-- SUPPLIED MATERIAL follows --

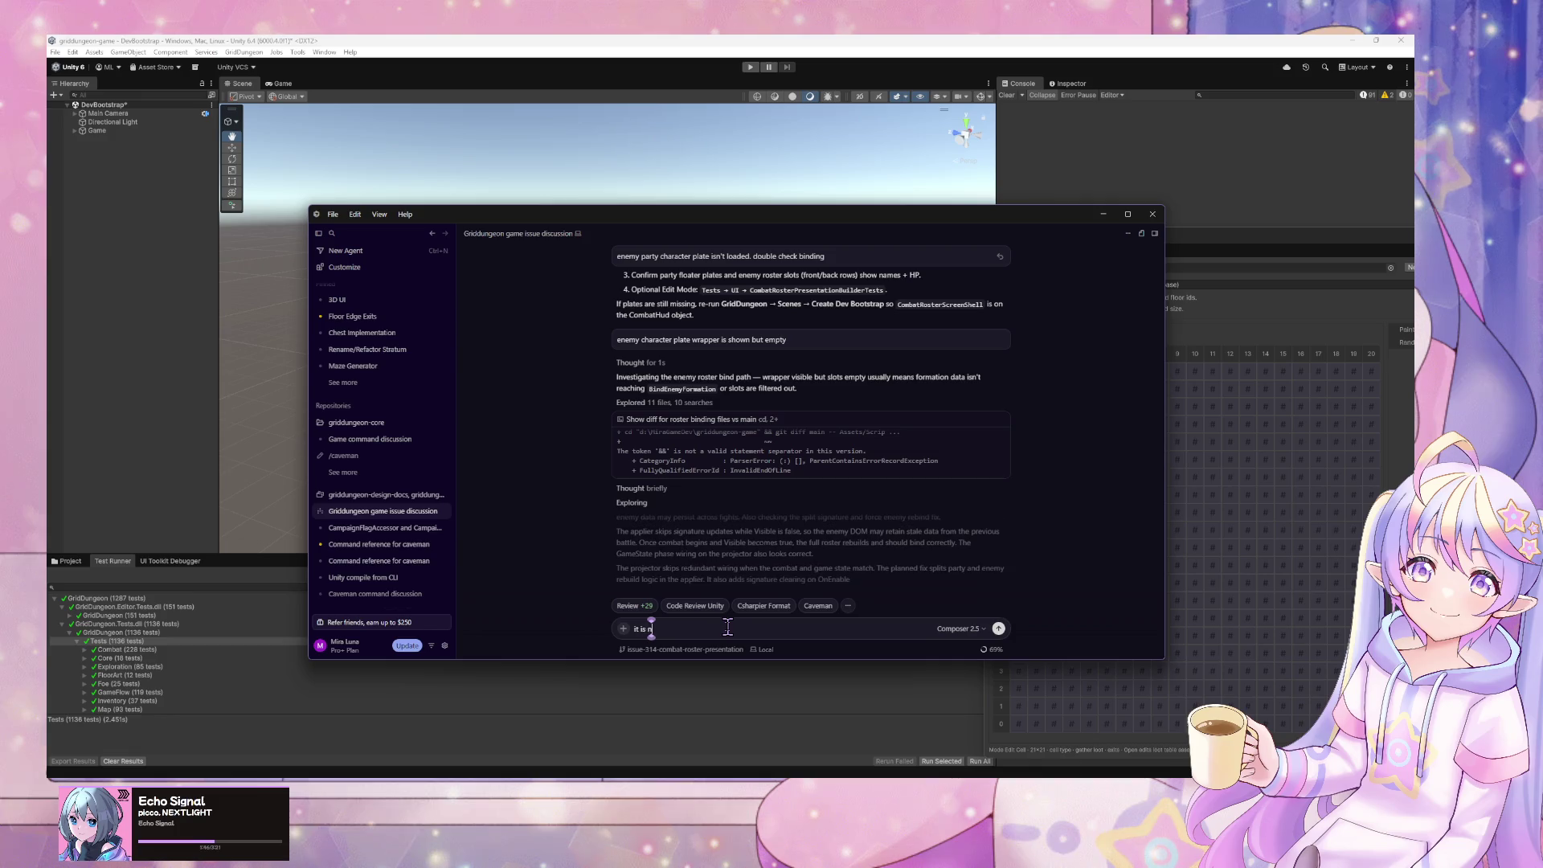
{"action": "key", "text": "BackSpace"}
{"action": "key", "text": "BackSpace"}
{"action": "key", "text": "BackSpace"}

-- SUPPLIED MATERIAL concluded --

Return all of the material above unchanged, minus its pictures.

» **RESULT OF THIS EXERCISE**
{"action": "key", "text": "BackSpace"}
{"action": "key", "text": "BackSpace"}
{"action": "key", "text": "BackSpace"}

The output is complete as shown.